Discurso durante a 80ª Sessão Deliberativa Ordinária, no Senado Federal

Implantação da escola integral como forma de prevenção da criminalidade. (Como Líder)

Autor
Demóstenes Torres (PFL - Partido da Frente Liberal/GO)
Nome completo: Demóstenes Lazaro Xavier Torres
Casa
Senado Federal
Tipo
Discurso
Resumo por assunto
SEGURANÇA PUBLICA. EDUCAÇÃO. JOGO DE AZAR.:
  • Implantação da escola integral como forma de prevenção da criminalidade. (Como Líder)
Publicação
Publicação no DSF de 19/06/2003 - Página 15862
Assunto
Outros > SEGURANÇA PUBLICA. EDUCAÇÃO. JOGO DE AZAR.
Indexação
  • NECESSIDADE, COMBATE, CRIME ORGANIZADO, CRITICA, GOVERNO FEDERAL, POLITICA, SEGURANÇA PUBLICA, REPETIÇÃO, PLANO NACIONAL, EX PRESIDENTE DA REPUBLICA, RETROCESSÃO, INEFICACIA, CONTROLE, GRAVIDADE, SITUAÇÃO, SEMELHANÇA, GUERRA CIVIL.
  • DEFESA, UNIFICAÇÃO, POLICIA CIVIL, POLICIA MILITAR, CRITICA, INFERIORIDADE, RECURSOS ORÇAMENTARIOS, MINISTERIO DA JUSTIÇA (MJ), CUSTEIO.
  • DEFESA, REFORMULAÇÃO, CODIGO PENAL, CODIGO DE PROCESSO PENAL, COMBATE, IMPUNIDADE, REESTRUTURAÇÃO, FORÇAS ARMADAS, COLABORAÇÃO, SEGURANÇA PUBLICA.
  • REGISTRO, ATUAÇÃO, CONGRESSO NACIONAL, EXAME, PROPOSIÇÃO, BENEFICIO, SEGURANÇA PUBLICA.
  • IMPORTANCIA, UTILIZAÇÃO, EDUCAÇÃO, PREVENÇÃO, CRIME, DROGA, APOIO, PROPOSTA, MINISTERIO DA EDUCAÇÃO (MEC), ESCOLA PUBLICA, TEMPO INTEGRAL, PROTEÇÃO, CRIANÇA, ADOLESCENTE, AMPLIAÇÃO, FORMAÇÃO, ATENDIMENTO.
  • DEFESA, LEGALIDADE, JOGO DE AZAR, OBTENÇÃO, RECURSOS, FINANCIAMENTO, ESCOLA PUBLICA, TEMPO INTEGRAL, CRIAÇÃO, EMPREGO, CASSINO, AUMENTO, ARRECADAÇÃO.

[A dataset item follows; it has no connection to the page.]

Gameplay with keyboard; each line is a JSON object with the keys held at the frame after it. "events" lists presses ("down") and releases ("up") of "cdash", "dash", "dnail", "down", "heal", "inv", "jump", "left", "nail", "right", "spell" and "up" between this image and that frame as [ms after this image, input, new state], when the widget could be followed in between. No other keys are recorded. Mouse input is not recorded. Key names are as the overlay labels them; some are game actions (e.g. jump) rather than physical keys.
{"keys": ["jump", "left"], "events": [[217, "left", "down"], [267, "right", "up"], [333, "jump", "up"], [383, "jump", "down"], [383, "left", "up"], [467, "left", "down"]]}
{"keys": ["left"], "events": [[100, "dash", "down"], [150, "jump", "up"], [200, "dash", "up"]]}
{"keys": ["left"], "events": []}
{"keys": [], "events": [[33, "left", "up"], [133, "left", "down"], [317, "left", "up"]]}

O SR. DEMÓSTENES TORRES (PFL - GO. Como Líder. Sem revisão do orador.) - Sr. Presidente, Srªs e Srs. Senadores, “Nós, brasileiros, somos um povo em ser, impedido de sê-lo” - Darcy Ribeiro.

O Brasil vai vencer o crime organizado quando tomar duas providências: redefinir o modelo de Segurança Pública e instituir a Escola em Tempo Integral. A primeira contempla uma ampla reforma legislativa e visa o fortalecimento da função estatal. A segunda constitui-se em elemento seguro de prevenção à criminalidade.

O Governo do Excelentíssimo Senhor Presidente da República, Luiz Inácio Lula da Silva, atua de forma episódica nos assuntos de Segurança Pública. A cada caso de extremo clamor, são emitidos arroubos salvacionistas, mas, infelizmente, não houve a manifestação sistematizada por parte do Ministério da Justiça de um projeto consistente no setor. Tenho consciência de que a tarefa é árdua, envolve complexa engenharia jurídica e vai demandar o dispêndio de enorme capital político para diluir as imposições corporativas das instituições afins. Mas, seis meses após a posse do Presidente Lula, não há nada de novo no ar.

Falando francamente, o Sistema Único de Segurança Pública esboçado pelo Governo Lula é rigorosamente o “mesmo soldado em farda de gala”, ou seja, reproduz de forma piorada as diretrizes do Plano Nacional de Segurança Pública do ex-Presidente Fernando Henrique Cardoso. Gostaria muito de me congratular com mais esta guinada do Partido dos Trabalhadores ao centro, mas, neste caso, a posição conservadora é mãe do retrocesso.

À época da formulação do Plano Nacional, eu era Secretário da Segurança Pública e Justiça de Goiás, participei ativamente dos trabalhos e pude registrar, reiteradas vezes, ao então Ministro da Justiça, José Gregori, e ao Ministro Chefe do Gabinete de Segurança Institucional da Presidência da República, General Alberto Cardoso, que estávamos colocando “remendo novo em vestido velho”. Insisti que a propugnada integração policial era um placebo e que era preciso avançar no sentido da constituição de uma Polícia Única.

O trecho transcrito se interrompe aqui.